### PROVIDED TEXT
NIH clinical trial of tuberculous meningitis drug regimen begins

Dec. 8, 2023
Six-month multidrug regimen being evaluated against standard treatment.

A trial of a new drug regimen to treat tuberculous meningitis (TBM) has started enrolling adults and adolescents in several countries where tuberculosis (TB) is prevalent.

The Improved Management with Antimicrobial Agents Isoniazid Rifampicin Linezolid for TBM (IMAGINE-TBM) trial will compare a six-month regimen of four drugs with the nine-month, standard-of-care regimen for TBM. The study aims to generate evidence that could improve treatment for people with TBM. IMAGINE-TBM is sponsored by the National Institute of Allergy and Infectious Diseases (NIAID), part of the National Institutes of Health, and implemented through the NIAID-funded Advancing Clinical Therapeutics Globally for HIV/AIDS and Other Infections (ACTG).

Participants in the IMAGINE-TBM trial will be given either the investigational six-month regimen or a nine-month standard regimen. The six-month regimen will consist of high doses of rifampicin (35 mg/kg for 24 weeks) and isoniazid (15 mg/kg for the first two weeks, followed by 10 mg/kg for 22 weeks), in addition to linezolid (1200 mg) and pyrazinamide (25 mg/kg) for the first eight weeks of the treatment period. This regimen will be compared with the current standard of care, which consists of rifampicin (10-15 mg/kg, up to 900 mg/day), isoniazid (5 mg/kg), ethambutol (20 mg/kg), and pyrazinamide (25 mg/kg) for eight weeks, followed by rifampicin (10-15 mg/kg, up to 900 mg/day) and isoniazid (5 mg/kg) for the remainder of the treatment period. Over the course of the 48-week study period, the outcomes of the trial participants will be measured by assessing their clinical status, including their neurologic and functional abilities.

The trial will include 330 participants aged 15 years and older who have or are likely to have TBM based on signs and symptoms, including people living with and without HIV. Because pregnant women are eligible to enroll in this study with appropriate consent, a small number of pregnant women are expected to be included.

### EXERCISE INSTRUCTIONS
1. Retype a portion of the trial announcement word for word. Begin at the words "NIH clinical trial" and stop after the words "Other Infections (ACTG).".
2. In the trial announcement, how many participants will the IMAGINE-TBM trial include?
3. Rewrite the paragraph of the trial announcement that begins "The trial will include 330 participants" as a short list, keeping its main facts.
The lines after this point are separate material, not part of the trial announcement.

[Dataset items]
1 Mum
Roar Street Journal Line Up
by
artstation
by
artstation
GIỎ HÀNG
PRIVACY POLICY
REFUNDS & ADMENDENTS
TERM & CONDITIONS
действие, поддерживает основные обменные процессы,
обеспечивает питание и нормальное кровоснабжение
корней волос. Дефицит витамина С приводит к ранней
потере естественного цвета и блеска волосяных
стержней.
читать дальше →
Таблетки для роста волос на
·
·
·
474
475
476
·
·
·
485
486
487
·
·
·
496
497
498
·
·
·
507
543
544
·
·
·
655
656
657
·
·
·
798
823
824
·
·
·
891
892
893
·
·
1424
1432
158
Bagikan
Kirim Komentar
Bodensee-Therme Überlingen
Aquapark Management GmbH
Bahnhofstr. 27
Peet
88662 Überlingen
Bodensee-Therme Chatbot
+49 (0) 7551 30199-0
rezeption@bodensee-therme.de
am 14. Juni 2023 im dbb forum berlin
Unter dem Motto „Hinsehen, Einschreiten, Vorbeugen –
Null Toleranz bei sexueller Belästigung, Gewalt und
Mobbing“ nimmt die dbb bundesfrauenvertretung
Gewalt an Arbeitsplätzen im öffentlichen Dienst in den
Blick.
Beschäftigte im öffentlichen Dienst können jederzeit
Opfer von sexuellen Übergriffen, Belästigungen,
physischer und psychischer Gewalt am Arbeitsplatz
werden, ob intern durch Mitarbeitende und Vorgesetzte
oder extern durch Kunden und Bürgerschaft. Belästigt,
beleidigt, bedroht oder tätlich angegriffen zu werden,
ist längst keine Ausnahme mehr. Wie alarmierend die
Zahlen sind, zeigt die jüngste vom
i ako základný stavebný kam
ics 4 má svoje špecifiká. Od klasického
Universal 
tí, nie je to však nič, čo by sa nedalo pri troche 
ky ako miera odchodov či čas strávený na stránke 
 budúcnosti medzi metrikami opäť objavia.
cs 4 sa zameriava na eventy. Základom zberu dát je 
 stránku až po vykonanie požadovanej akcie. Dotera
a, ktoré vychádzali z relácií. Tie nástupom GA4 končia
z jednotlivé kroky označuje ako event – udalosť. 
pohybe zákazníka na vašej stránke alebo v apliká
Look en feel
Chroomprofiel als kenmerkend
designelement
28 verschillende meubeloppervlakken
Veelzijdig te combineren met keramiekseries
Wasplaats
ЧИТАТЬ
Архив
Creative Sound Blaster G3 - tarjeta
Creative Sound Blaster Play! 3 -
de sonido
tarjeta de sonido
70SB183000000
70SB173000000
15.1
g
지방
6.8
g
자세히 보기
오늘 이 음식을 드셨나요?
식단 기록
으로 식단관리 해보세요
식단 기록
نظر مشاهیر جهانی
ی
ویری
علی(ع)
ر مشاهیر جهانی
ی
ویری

### SOLUTIONS BELOW
1.
NIH clinical trial of tuberculous meningitis drug regimen begins

Dec. 8, 2023
Six-month multidrug regimen being evaluated against standard treatment.

A trial of a new drug regimen to treat tuberculous meningitis (TBM) has started enrolling adults and adolescents in several countries where tuberculosis (TB) is prevalent.

The Improved Management with Antimicrobial Agents Isoniazid Rifampicin Linezolid for TBM (IMAGINE-TBM) trial will compare a six-month regimen of four drugs with the nine-month, standard-of-care regimen for TBM. The study aims to generate evidence that could improve treatment for people with TBM. IMAGINE-TBM is sponsored by the National Institute of Allergy and Infectious Diseases (NIAID), part of the National Institutes of Health, and implemented through the NIAID-funded Advancing Clinical Therapeutics Globally for HIV/AIDS and Other Infections (ACTG).

2. 330 participants aged 15 years and older.

3.
- 330 participants aged 15 and older who have or are likely to have TBM based on signs and symptoms
- Includes people living with and without HIV
- Pregnant women are eligible with appropriate consent, so a small number are expected to enroll